START Working data

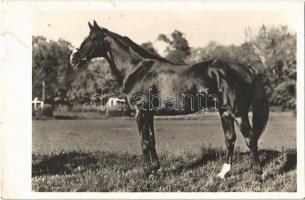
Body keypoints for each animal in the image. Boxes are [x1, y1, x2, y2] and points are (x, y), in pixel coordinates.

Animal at [70, 20, 268, 178]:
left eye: (92, 39)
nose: (74, 58)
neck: (137, 69)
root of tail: (247, 70)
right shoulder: (149, 114)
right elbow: (151, 141)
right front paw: (156, 169)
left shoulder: (140, 112)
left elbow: (144, 142)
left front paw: (147, 173)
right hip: (225, 112)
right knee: (230, 139)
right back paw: (223, 173)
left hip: (238, 112)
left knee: (250, 138)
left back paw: (258, 174)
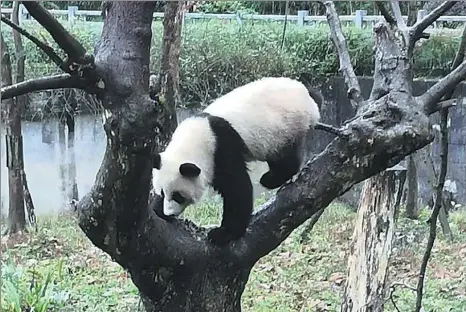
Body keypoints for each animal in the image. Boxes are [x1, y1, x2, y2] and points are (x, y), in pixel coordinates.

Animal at [151, 75, 322, 246]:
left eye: (178, 195)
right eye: (162, 192)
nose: (169, 213)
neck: (194, 139)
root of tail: (308, 96)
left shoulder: (221, 148)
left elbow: (237, 187)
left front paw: (223, 233)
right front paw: (158, 209)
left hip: (286, 129)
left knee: (285, 160)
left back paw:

END Working data

**About this task**
Transcribe each entry exactly, pictures excluded.

**Response to this exercise**
Body keypoints for each animal in the image. Boxes are [x1, y1, x2, y2] and points are (x, y), in pixel coordinates.

Animal at [70, 20, 268, 178]:
left eye: (92, 39)
nose: (74, 58)
neck: (137, 69)
root of tail: (247, 70)
right shoulder: (149, 114)
right elbow: (151, 141)
right front paw: (156, 169)
left shoulder: (140, 112)
left elbow: (144, 142)
left front paw: (147, 173)
right hip: (225, 112)
right knee: (230, 139)
right back paw: (223, 173)
left hip: (238, 112)
left knee: (250, 138)
left back paw: (258, 174)
Body keypoints for each animal in the image. Boxes are [x1, y1, x2, y2] and points are (x, y), in pixel coordinates.

Animal at [151, 75, 322, 246]:
left eye: (178, 195)
right eye: (162, 192)
nose: (169, 213)
neck: (194, 139)
root of tail: (308, 96)
left shoulder: (221, 148)
left elbow: (237, 187)
left front paw: (223, 233)
right front paw: (158, 209)
left hip: (286, 129)
left knee: (285, 160)
left back paw:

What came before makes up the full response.